WHEN VOTERS HAND YOU LEMONS…. For all the talk about the Democratic caucus’s 60-vote supermajority, it’s easy to forget that this “magical” number didn’t exist a year ago.
When President Obama was inaugurated one year ago today, there were 58 Senate Dems and 257 House Dems. The moment Scott Brown is sworn in, there will be 59 Senate Dems and 256 House Dems (Wexler’s Democratic seat in Florida is vacant). Democrats, in other words, are slightly better off now than a year ago.
By the summer, Congress, with “only” 58 Senate Dems, had passed a recovery package that rescued the economy from a depression, the most progressive budget bill in a generation, a national service bill, the Lilly Ledbetter Fair Pay Act, new regulations of the credit card industry, and new regulations of the tobacco industry.
Governing, in other words, is still possible.
New DSCC talking points note, “It is mathematically impossible for Democrats to pass legislation on our own.” As a technical matter, sure, I suppose that’s true. If literally every Republican refuses to consider literally every bill, then the legislative process will produce nothing this year. And while the talking point conveys a certain weakness — Greg Sargent asks, “Can you imagine Republicans in the majority ever saying such a thing?” — there’s certainly a possibility that the GOP will simply not let the Senate function in 2010.
But if the congressional makeup gave Dems a chance a year ago, it gives Dems a chance now. They can use Scott Brown’s win as an excuse to walk away from the party’s commitments, but that would clearly be a tragic mistake. As Ezra Klein put it:
So they lost their 60th seat in the Senate. Bummer. But … Democrats are left with the second-largest Senate majority either party has enjoyed in 30 years. They have a 40-vote margin in the House. The filibuster is a problem, to be sure, but the Senate has already passed the health-care bill and the House could simply ratify that legislation and send it off to the president. […]

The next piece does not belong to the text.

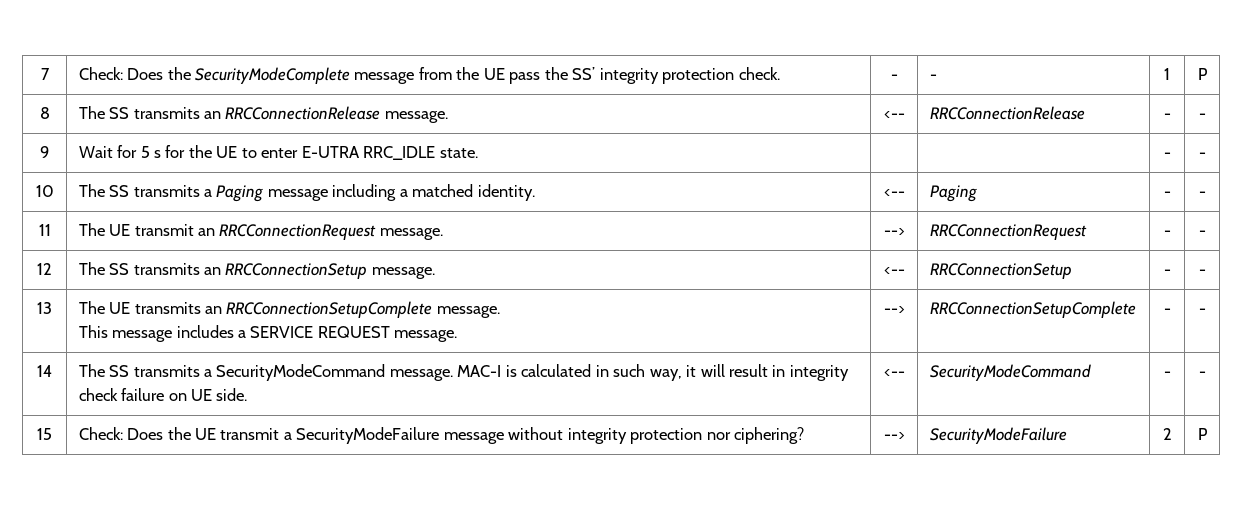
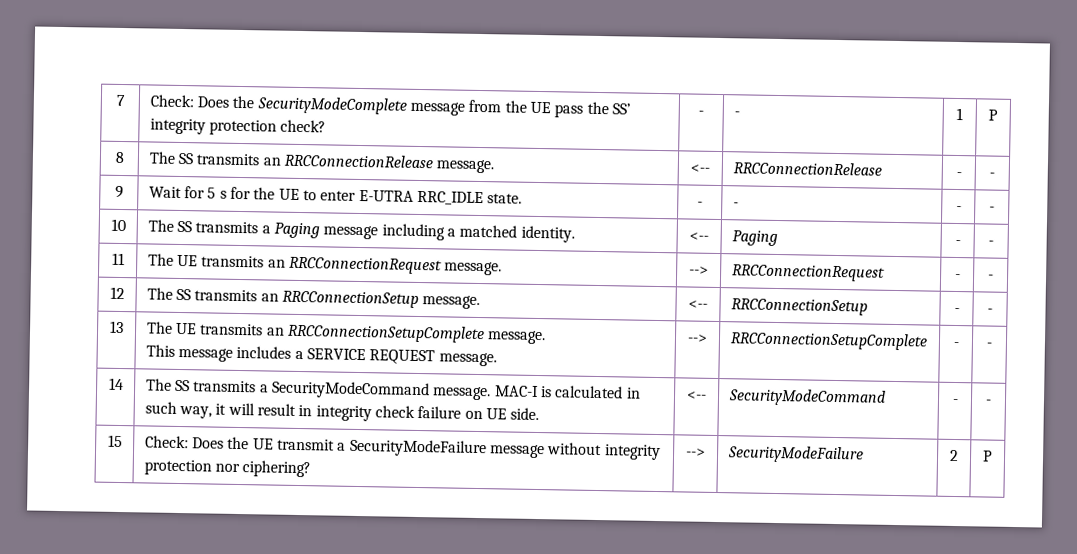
[738,67,780,80] check. -> [280,119,327,133] check?
(478, 153) | -> [697,201,703,207] [732,202,739,208] - | -
[134,224,194,236] transmit -> [201,255,265,268] transmits

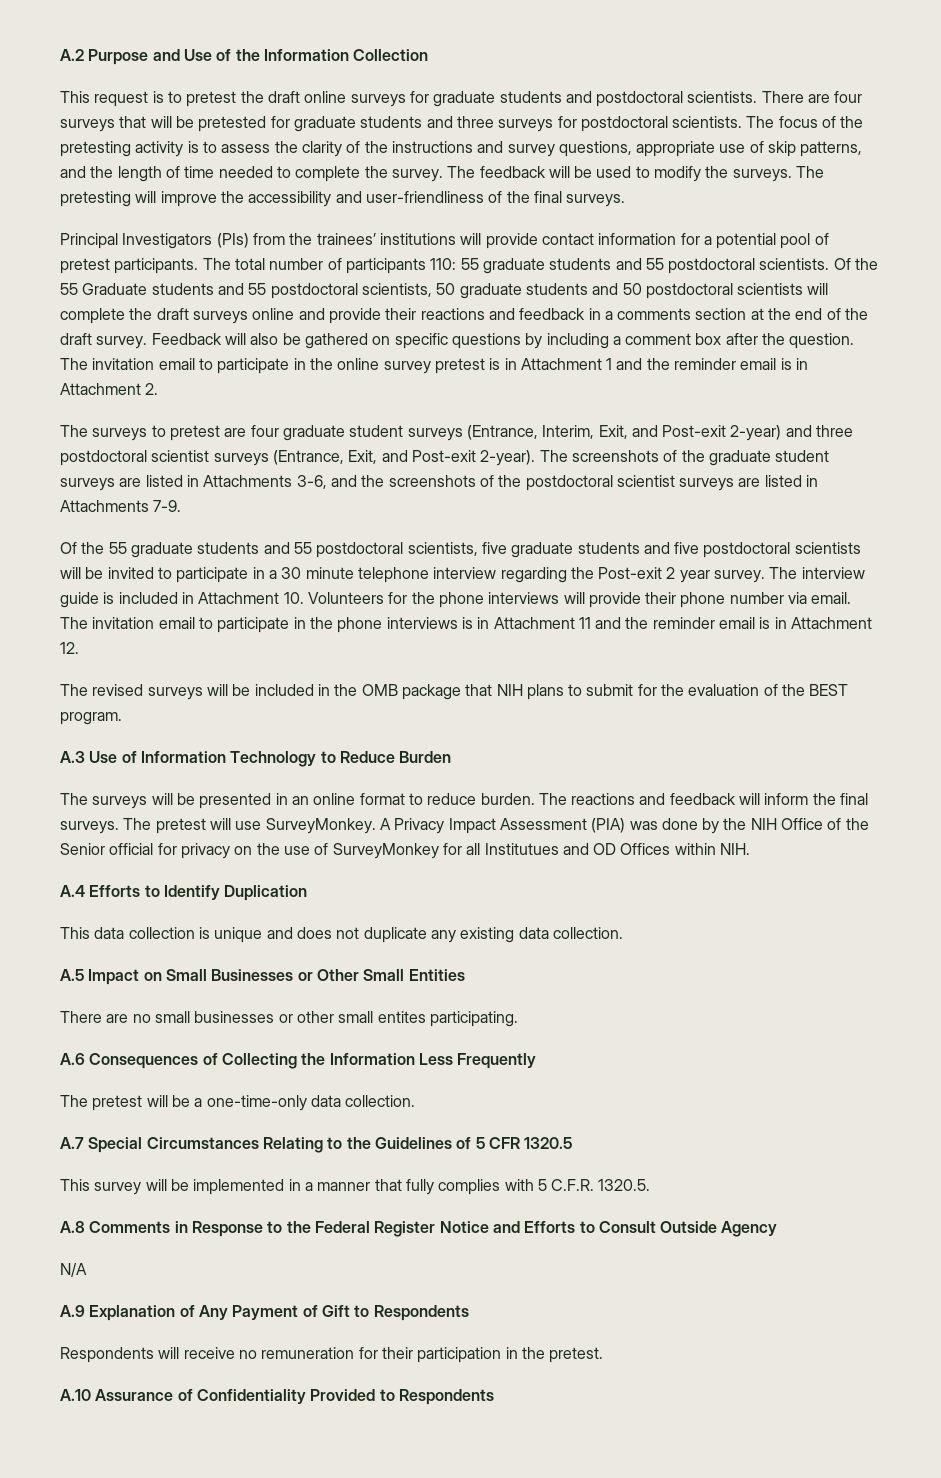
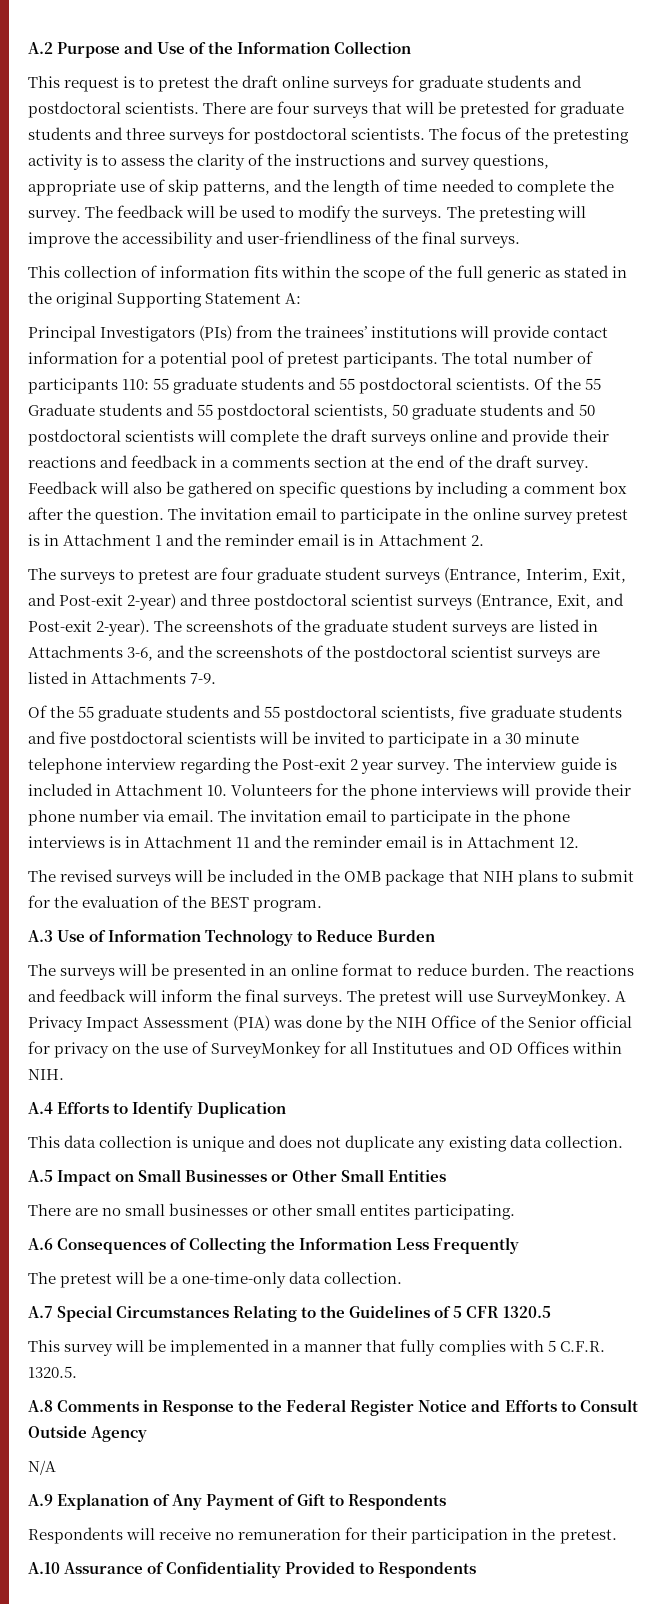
(626, 200) none -> [28,265,627,282] [28,292,302,308] // This collection of information fits within the scope of the full generic as stated in the original Supporting Statement A:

For Democrats to sacrifice their most important legislative priority on the altar of Martha Coakley’s underperformance in Massachusetts is so absurd even the [Monty] Python crew wouldn’t believe it.
When there were 58 Senate Dems and 257 House Dems, everyone agreed that health care reform was at least possible, and likely enough to pass that it was worth pursuing.
Now the Dems’ congressional majority is a little bigger. It just takes a little courage to resist the urge to run away.